__TASK REQUIREMENTS__
What lines of the data include the string "Satin"? Copy them all.

Items from a data source:
____

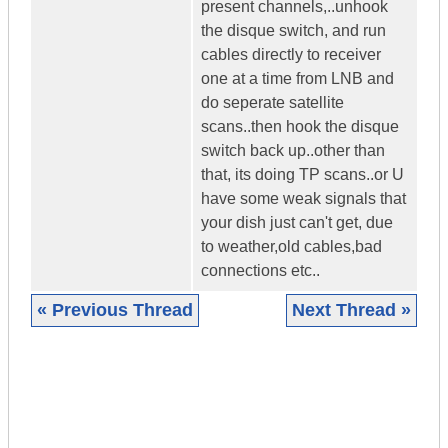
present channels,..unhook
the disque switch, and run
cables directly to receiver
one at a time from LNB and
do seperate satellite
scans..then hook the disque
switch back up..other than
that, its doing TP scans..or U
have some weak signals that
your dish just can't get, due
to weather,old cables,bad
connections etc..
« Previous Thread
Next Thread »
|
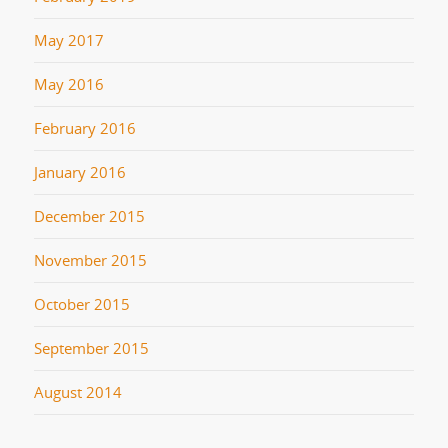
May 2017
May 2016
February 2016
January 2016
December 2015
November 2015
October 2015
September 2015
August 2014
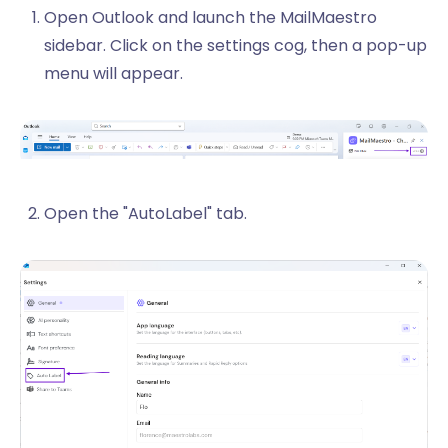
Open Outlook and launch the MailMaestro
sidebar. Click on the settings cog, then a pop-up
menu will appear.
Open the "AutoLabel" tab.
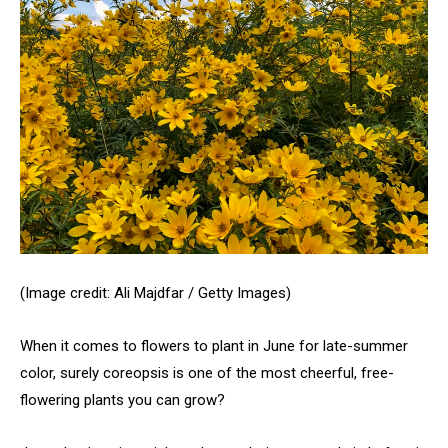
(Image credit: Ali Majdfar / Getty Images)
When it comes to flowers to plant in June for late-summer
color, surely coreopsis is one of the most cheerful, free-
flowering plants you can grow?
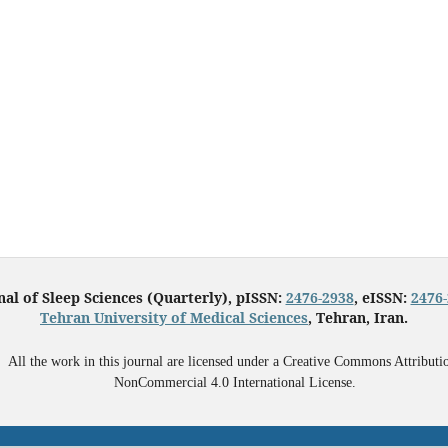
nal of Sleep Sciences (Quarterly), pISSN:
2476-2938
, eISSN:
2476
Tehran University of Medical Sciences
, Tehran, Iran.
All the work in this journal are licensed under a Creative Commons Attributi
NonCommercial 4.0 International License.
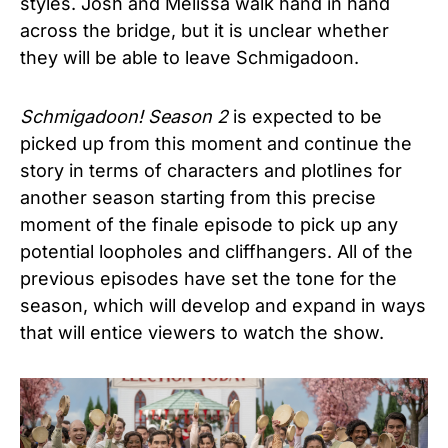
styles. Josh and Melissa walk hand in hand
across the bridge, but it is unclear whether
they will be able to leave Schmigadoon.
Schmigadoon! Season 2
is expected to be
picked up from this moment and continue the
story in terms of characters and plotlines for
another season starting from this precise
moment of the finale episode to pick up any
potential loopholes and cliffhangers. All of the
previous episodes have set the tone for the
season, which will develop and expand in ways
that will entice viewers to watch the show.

____

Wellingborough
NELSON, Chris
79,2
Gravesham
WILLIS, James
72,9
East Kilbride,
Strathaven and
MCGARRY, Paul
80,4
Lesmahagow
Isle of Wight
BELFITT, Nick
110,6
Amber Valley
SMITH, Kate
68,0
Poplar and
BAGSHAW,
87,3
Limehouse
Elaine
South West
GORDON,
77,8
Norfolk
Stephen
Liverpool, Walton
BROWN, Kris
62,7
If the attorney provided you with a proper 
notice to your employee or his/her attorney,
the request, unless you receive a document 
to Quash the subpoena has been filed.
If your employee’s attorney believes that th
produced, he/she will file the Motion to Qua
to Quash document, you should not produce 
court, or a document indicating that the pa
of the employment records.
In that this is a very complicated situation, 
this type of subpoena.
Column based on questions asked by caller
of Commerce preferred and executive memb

____

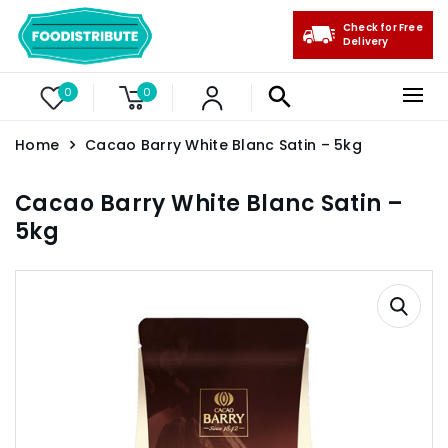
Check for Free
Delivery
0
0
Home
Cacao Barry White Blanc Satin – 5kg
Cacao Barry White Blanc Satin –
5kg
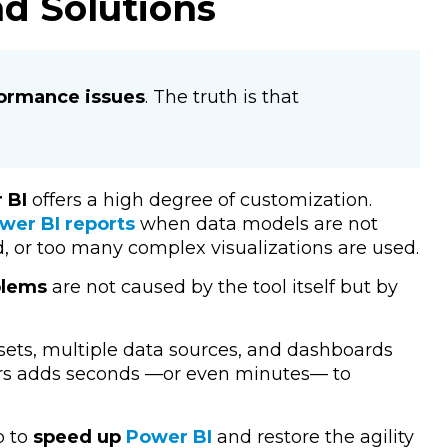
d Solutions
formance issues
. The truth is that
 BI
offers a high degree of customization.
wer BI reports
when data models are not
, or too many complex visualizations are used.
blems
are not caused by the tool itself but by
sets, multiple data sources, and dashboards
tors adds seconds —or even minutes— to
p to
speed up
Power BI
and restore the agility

____

__YOUR RESPONSE__
Cacao Barry White Blanc Satin – 5kg
Cacao Barry White Blanc Satin –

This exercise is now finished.